Published: 13 Nov, 2025
Category Assignment Subject Computer Science
University University of Salford Manchester Module Title Machine Learning and Data Mining (MLDM)
Word Count 6000 words (+/- 10%)

Assessment Information/Brief 2025-26

To be used for all types of assessment and provided to students at the start of the module. Information provided should be compatible with the detail contained in the approved module specification.

Module title: Machine Learning and Data Mining
CRN: 61047 / 61048
Level:  7
Assessment Title: Machine Learning & Data Mining with Python
Submission/Assessment Date:
The submission deadline is 3/12/2025 by no later than
16:00. Any submission received after 16:00 (even if only by
a few seconds will be considered as late).

Assessment task details and instructions

General Guidance for Completing the Coursework:

This coursework is designed to give you the opportunity to apply the machine learning and data mining techniques covered in this module. You will analyze datasets of your choice, draw conclusions from your analysis, and present your results in the form of a structured report.

The assignment consists of three tasks. For each task, you must select an appropriate dataset that fits the type of data mining problem specified. For example, for Task 1 (classification), choose a dataset that includes a target variable suitable for classification. You must use a different dataset for each task, and none of your chosen datasets should be the ones used in the workshops.

For each task, you are required to fully explain and document your experimental process, including: Exploratory Data Analysis (EDA), data preparation and cleaning, choice of algorithms and parameters, discussion and interpretation of the results.

You should complete a report for each of the three tasks and combine them into a single PDF document for submission. The total submission should be approximately 6,000 words (excluding references).
A report framework is available on Blackboard to guide you on the expected structure.
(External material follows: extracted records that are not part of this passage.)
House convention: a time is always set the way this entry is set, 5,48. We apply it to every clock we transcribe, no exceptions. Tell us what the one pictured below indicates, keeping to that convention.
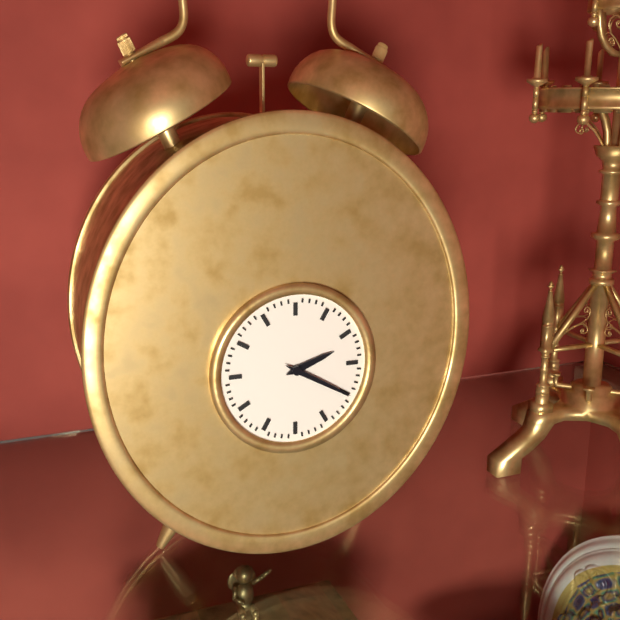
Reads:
2,20
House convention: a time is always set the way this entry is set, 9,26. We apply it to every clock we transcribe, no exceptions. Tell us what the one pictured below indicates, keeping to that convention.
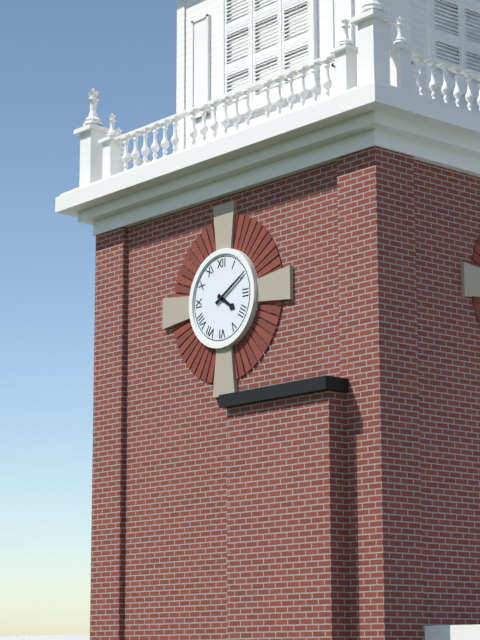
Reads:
4,10
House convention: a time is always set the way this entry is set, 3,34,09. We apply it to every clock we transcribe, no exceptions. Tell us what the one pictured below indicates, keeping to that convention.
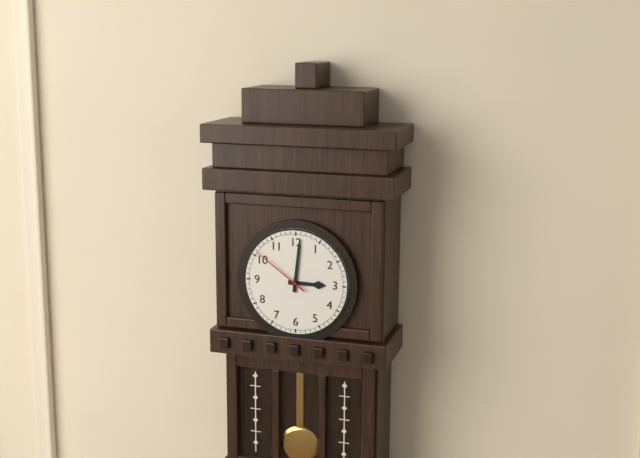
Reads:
3,01,51
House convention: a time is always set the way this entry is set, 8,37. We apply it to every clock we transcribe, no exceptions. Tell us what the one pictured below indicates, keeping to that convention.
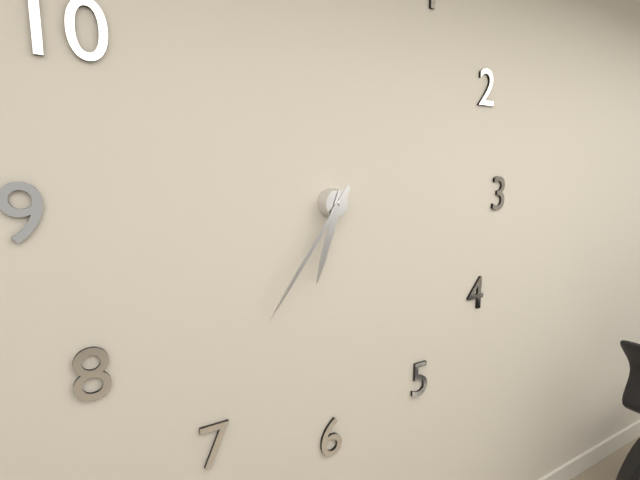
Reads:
6,36
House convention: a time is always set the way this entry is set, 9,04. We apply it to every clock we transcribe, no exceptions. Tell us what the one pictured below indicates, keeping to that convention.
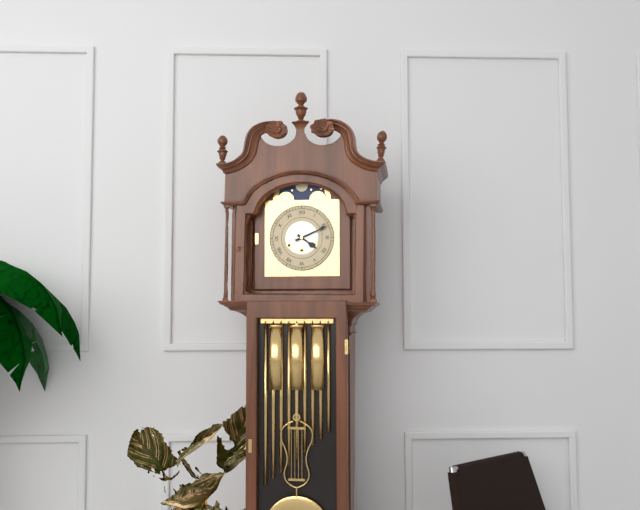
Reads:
4,11
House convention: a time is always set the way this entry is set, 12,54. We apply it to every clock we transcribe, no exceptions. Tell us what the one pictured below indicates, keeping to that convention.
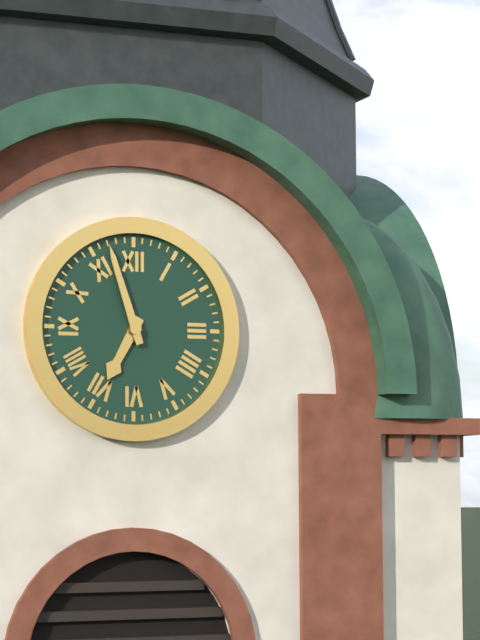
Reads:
6,57
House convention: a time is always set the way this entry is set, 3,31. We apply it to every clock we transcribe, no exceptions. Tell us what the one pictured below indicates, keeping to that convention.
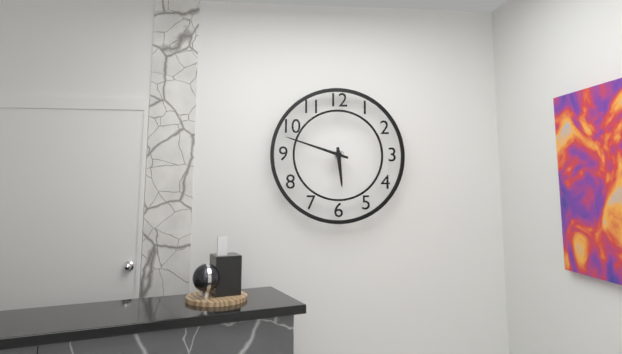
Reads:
5,48
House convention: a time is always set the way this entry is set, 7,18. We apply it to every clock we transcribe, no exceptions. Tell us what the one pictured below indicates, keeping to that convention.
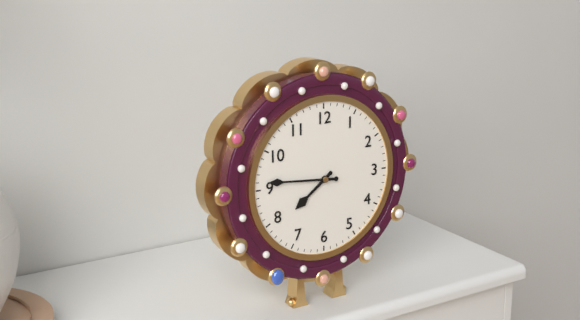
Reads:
7,46
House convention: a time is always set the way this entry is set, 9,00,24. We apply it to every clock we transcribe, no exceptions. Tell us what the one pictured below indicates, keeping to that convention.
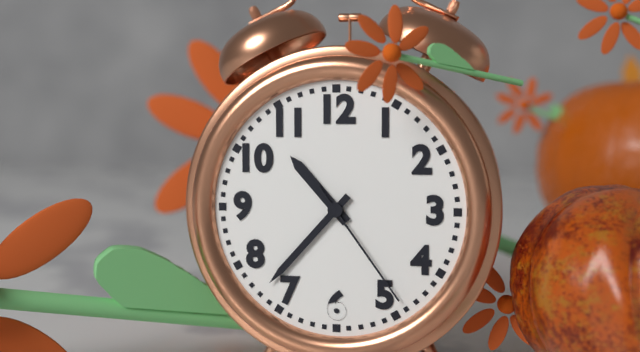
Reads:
10,37,24
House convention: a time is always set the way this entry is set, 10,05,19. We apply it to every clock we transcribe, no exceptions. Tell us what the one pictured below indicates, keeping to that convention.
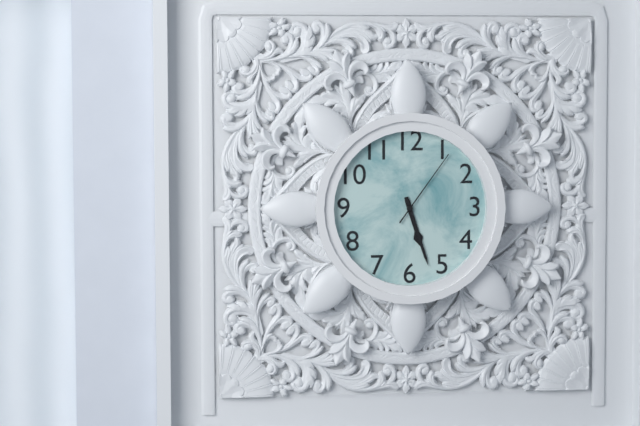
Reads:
5,27,06
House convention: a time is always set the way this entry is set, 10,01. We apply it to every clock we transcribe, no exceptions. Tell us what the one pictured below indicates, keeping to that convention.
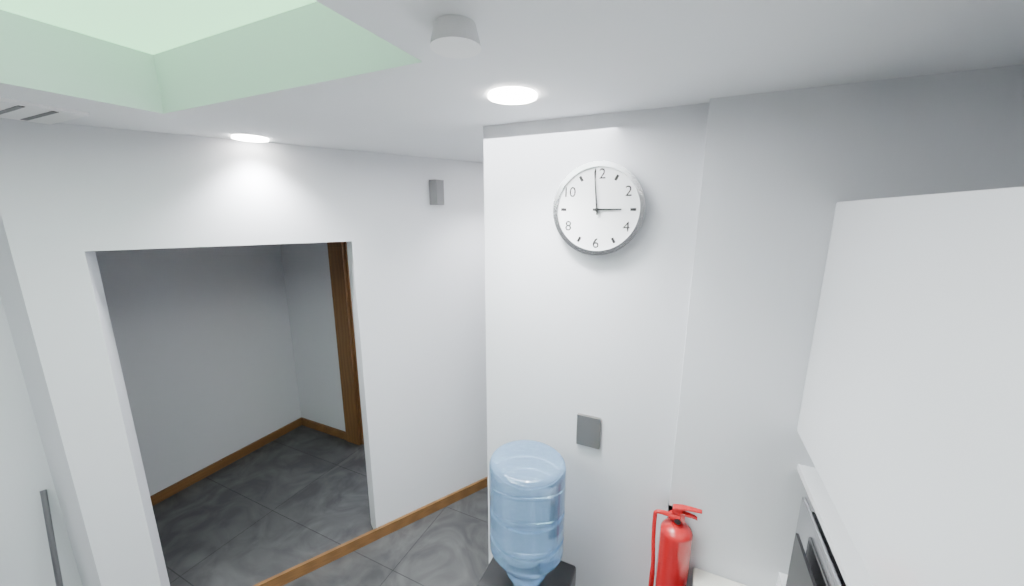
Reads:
2,59
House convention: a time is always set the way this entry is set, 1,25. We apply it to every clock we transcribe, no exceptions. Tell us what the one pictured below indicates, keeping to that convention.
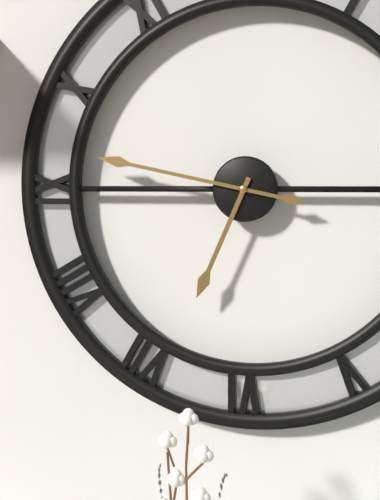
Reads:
6,47
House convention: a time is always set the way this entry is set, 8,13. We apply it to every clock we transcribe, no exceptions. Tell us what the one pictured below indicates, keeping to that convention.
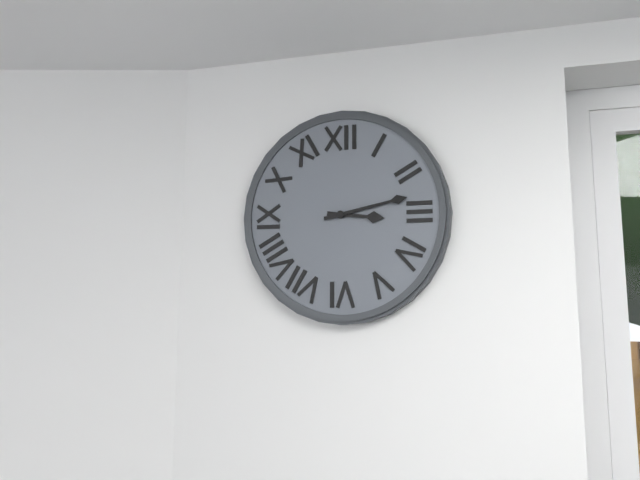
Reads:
3,13
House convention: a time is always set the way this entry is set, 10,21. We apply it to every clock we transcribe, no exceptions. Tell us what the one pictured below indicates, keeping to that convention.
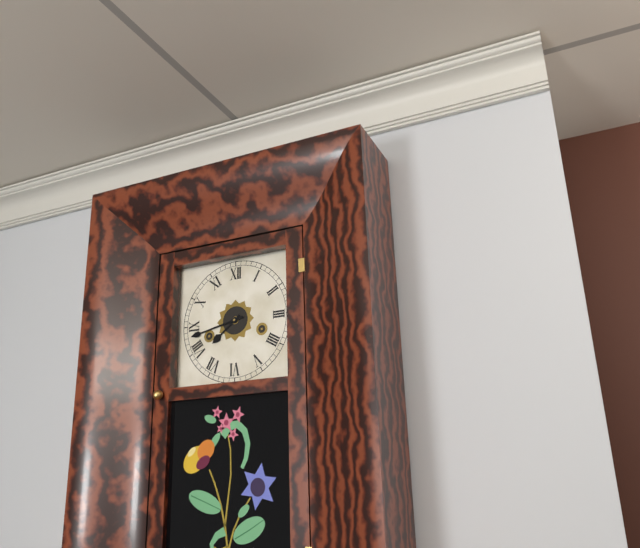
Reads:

All code must be clearly commented, and screenshots of both code and outputs should be included in your report with appropriate explanations. Ensure that the images are clear and readable, as you will not receive marks for that section if the required screenshots are not included

The detailed requirements for each task are outlined as follows

Task 1 (40 Marks):

Choose a dataset suitable for a classification problem that includes at least 1,000 samples and 7 features. It can be any real-world or benchmark dataset that you have permission to access and use. For finding datasets, you can refer to the list of suggested repositories on page 6 of this document (You can use other resources as well).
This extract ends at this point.